[Start READING TEXT]
= Tiffany Reisz =

American writer

Tiffany Reisz is an American author. She is best known for the Original Sinners series of erotica and she has won the RITA Award and a Lambda Literary Award.

Reisz is best known for writing the Original Sinners series, published by Harlequin imprint Mira Books. Called "smart smut" by NPR and "Fifty Shades for adults" by Salon, Reisz's work is known for its witty depictions of sex and heavy use of religious imagery and themes. In 2014, USA Today championed Reisz for her diverse characters.Reisz is Catholic and attended Asbury Theological Seminary and Centre College. She lives in Louisville, Kentucky with her husband, novelist Andrew Shaffer.
==Publications==
=== The Original Sinners series ===
The Original Sinners series comprises nine full-length, erotica novels:
- The Siren
- The Angel
- The Prince
- The Mistress
- The Saint - RITA Award winner for erotic romance
- The King - Lambda Literary Award winner (gay erotica category)
[End READING TEXT]
[Start RECORDED INFORMATION]
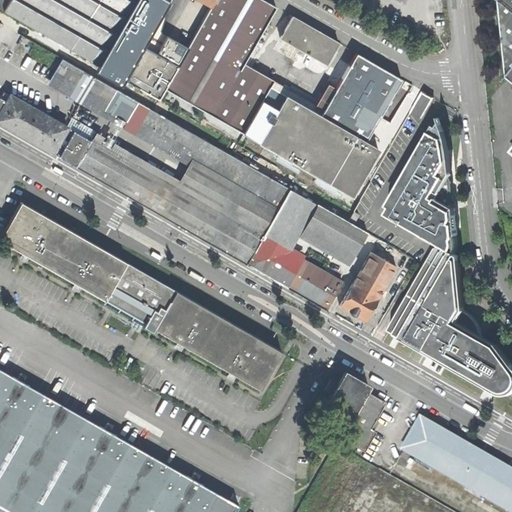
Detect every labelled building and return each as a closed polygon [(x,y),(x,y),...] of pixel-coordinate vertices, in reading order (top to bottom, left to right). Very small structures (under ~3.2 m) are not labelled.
[End RECORDED INFORMATION]
WHAT IS REQUIRED -> Please rewrite the Tiffany Reisz article between "Tiffany Reisz is" and "novelist Andrew Shaffer.", inclusive, putting "humorous" in place of "witty".

TASK OUTPUT ->
Tiffany Reisz is an American author. She is best known for the Original Sinners series of erotica and she has won the RITA Award and a Lambda Literary Award.

Reisz is best known for writing the Original Sinners series, published by Harlequin imprint Mira Books. Called "smart smut" by NPR and "Fifty Shades for adults" by Salon, Reisz's work is known for its humorous depictions of sex and heavy use of religious imagery and themes. In 2014, USA Today championed Reisz for her diverse characters.Reisz is Catholic and attended Asbury Theological Seminary and Centre College. She lives in Louisville, Kentucky with her husband, novelist Andrew Shaffer.